Continuing with the “people on the subway” type of mediocrity, “Passer-by” details exactly what the title implies: interactions with a passerby on the street, though it feels more like the cliché “a stranger changed my life” college essay than anything else. More notable is the beginning of the subsequent “We Go Back,” which has such a rhythmic and strong backing bell-like beat, until turning the tides two minutes in and — thankfully — doing their last empty-sounding esoteric breakdown.

The final track on the album, “Royal and Desire” starts with an airy, floaty synth fronted by clear yet faraway vocals. It builds until about halfway through the song, never climaxing, but instead releasing into another stretch of lullaby-esque singing. Strings serenade the soul out of the final 30 seconds of the song. It truly encapsulates what an ending track should sound like.

Despite my negative feedback on numerous tracks of the album, I’d say the overall listening experience was immensely more enjoyable than their past two releases. Animal Collective has never made an album which is absolutely enjoyable all the way through. Rather, their best albums are collections of great moments mixed with whatever experimental sounds the band feels like recording. While it will never measure up to 2009’s “Merriweather Post Pavilion” in any way, Animal Collective went on autopilot for “Time Skiffs” in the best way possible. Its refreshing departure has quenched the drought of talent that plagued Animal Collective for the last decade, giving fans hope for whatever the band’s future holds.

Named joint coordinates
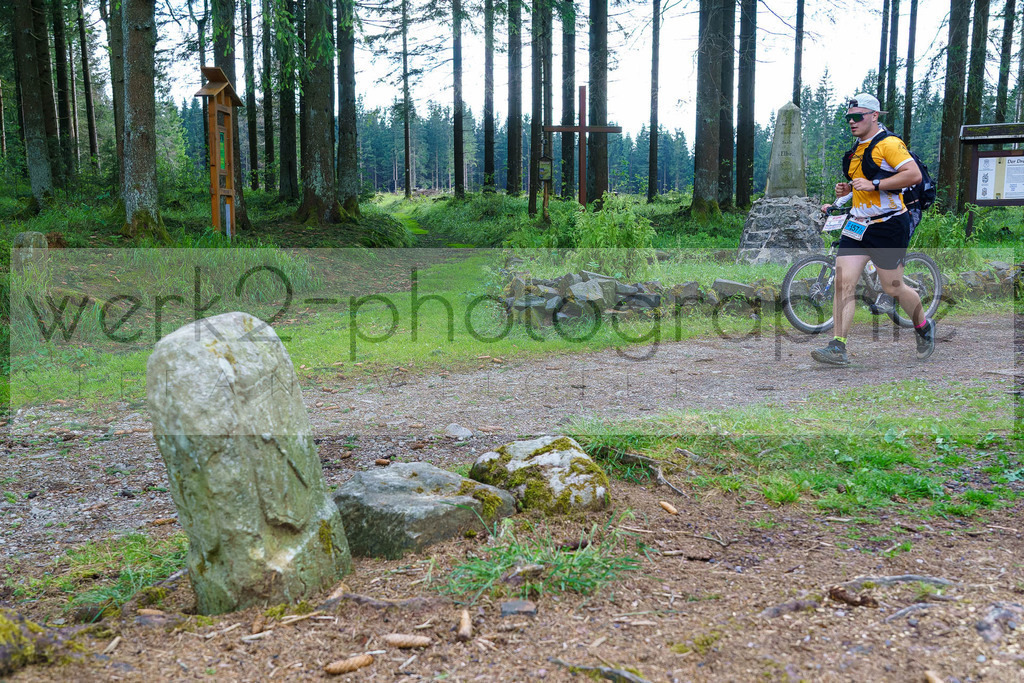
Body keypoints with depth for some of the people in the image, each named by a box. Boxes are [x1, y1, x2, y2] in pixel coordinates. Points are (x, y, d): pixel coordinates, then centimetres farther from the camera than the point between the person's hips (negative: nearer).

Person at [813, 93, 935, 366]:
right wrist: (846, 190, 11)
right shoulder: (857, 149, 16)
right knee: (842, 282, -7)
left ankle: (924, 327, 32)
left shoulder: (889, 144, -10)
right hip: (858, 225, 7)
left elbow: (914, 174, -20)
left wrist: (874, 185, -23)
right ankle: (838, 348, -9)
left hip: (888, 225, -7)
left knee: (892, 287, 3)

▶ [Activities]
1: Please list every track title that the album review names.
2: According to the album review, what year was "Merriweather Post Pavilion" released?

▶ [Responses to the tasks]
1:
"Passer-by"
"We Go Back"
"Royal and Desire"

2: 2009